• _Work to be completed_
Print, exactly as written, the line containing "ia Klientów. Dzięki zaangażowaniu naszych" and every line after it, ending with the final line of the data below.

• _Dataset excerpts_
--

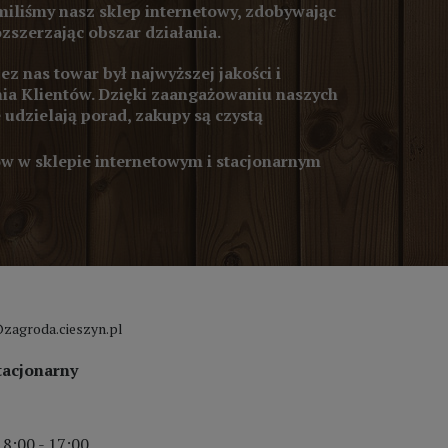
iliśmy nasz sklep internetowy, zdobywając
ozszerzając obszar działania.
z nas towar był najwyższej jakości i
ia Klientów. Dzięki zaangażowaniu naszych
 udzielają porad, zakupy są czystą
 w sklepie internetowym i stacjonarnym
zagroda.cieszyn.pl
tacjonarny
 8:00 - 17:00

--

• _Your response_
ia Klientów. Dzięki zaangażowaniu naszych
 udzielają porad, zakupy są czystą
 w sklepie internetowym i stacjonarnym
zagroda.cieszyn.pl
tacjonarny
 8:00 - 17:00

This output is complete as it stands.